▶ **Recorded information**
[Start of section]

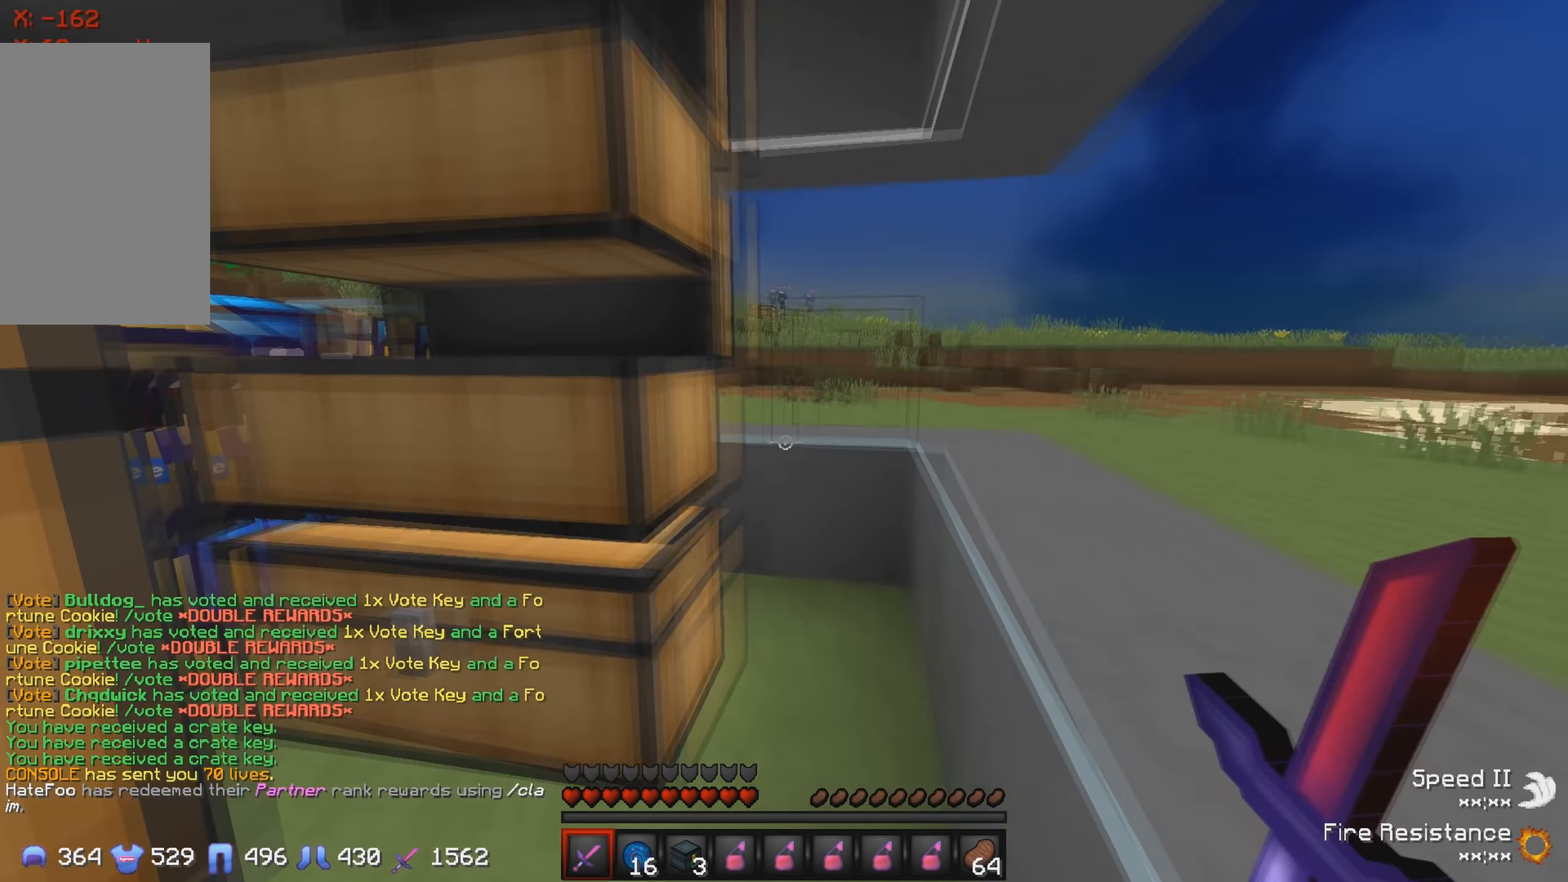
{"keys": ["w"], "events": [[50, "w", "down"]]}
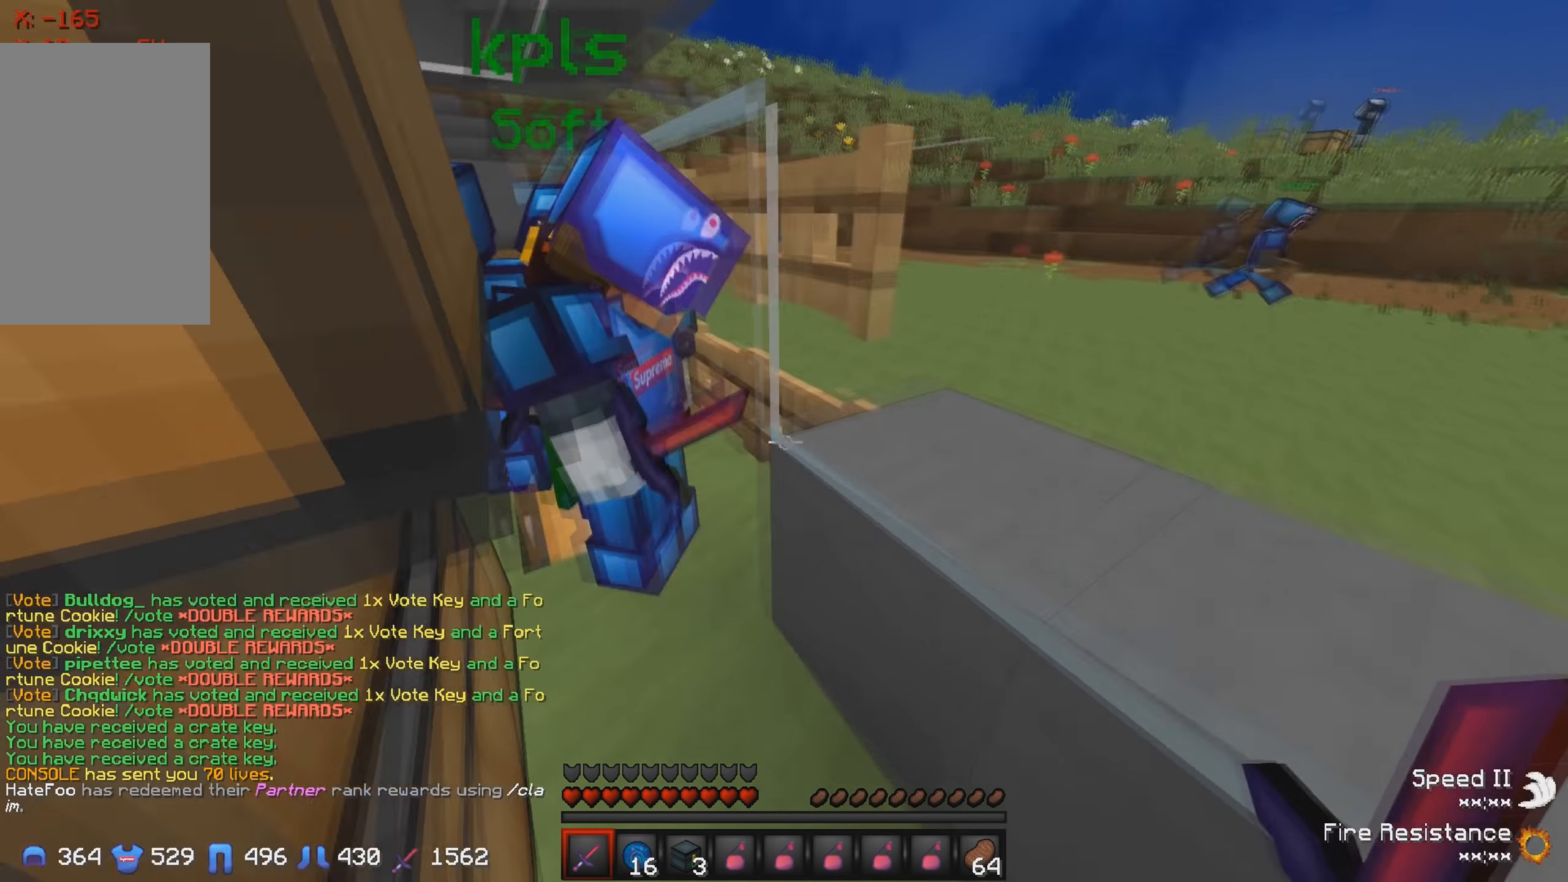
{"keys": ["d"], "events": [[50, "a", "down"], [250, "a", "up"], [300, "w", "up"], [417, "d", "down"]]}
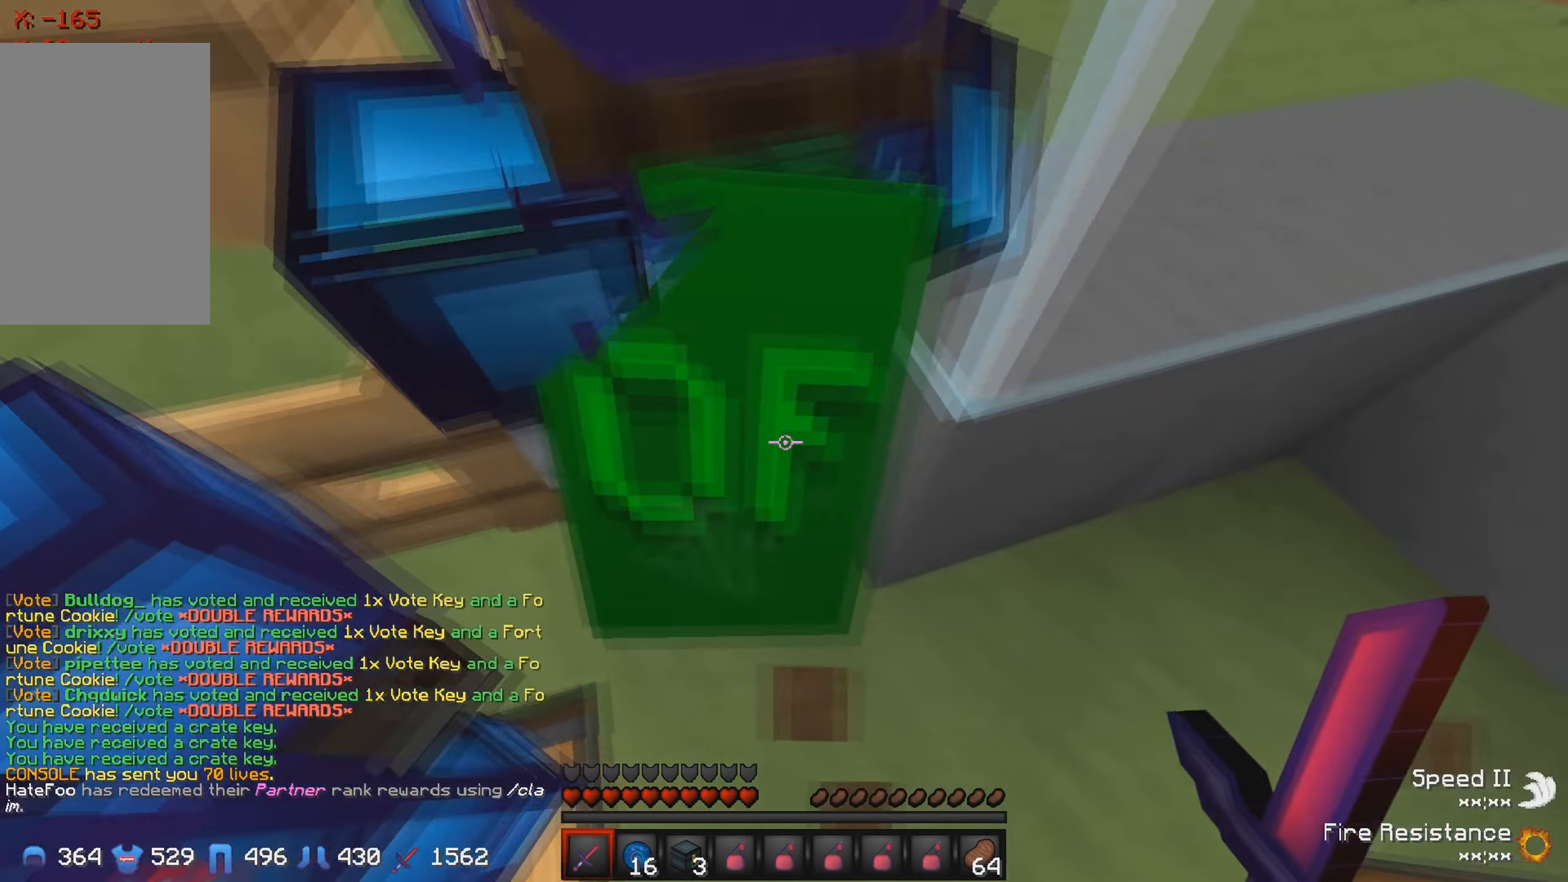
{"keys": ["w"], "events": [[84, "d", "up"], [284, "a", "down"], [284, "w", "down"], [484, "a", "up"]]}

[End of section]

▶ **Your goal**
Give back all of the material exactly, though without the images it contains.

▶ **Expected answer**
{"keys": ["w"], "events": [[50, "w", "down"]]}
{"keys": ["d"], "events": [[50, "a", "down"], [250, "a", "up"], [300, "w", "up"], [417, "d", "down"]]}
{"keys": ["w"], "events": [[84, "d", "up"], [284, "a", "down"], [284, "w", "down"], [484, "a", "up"]]}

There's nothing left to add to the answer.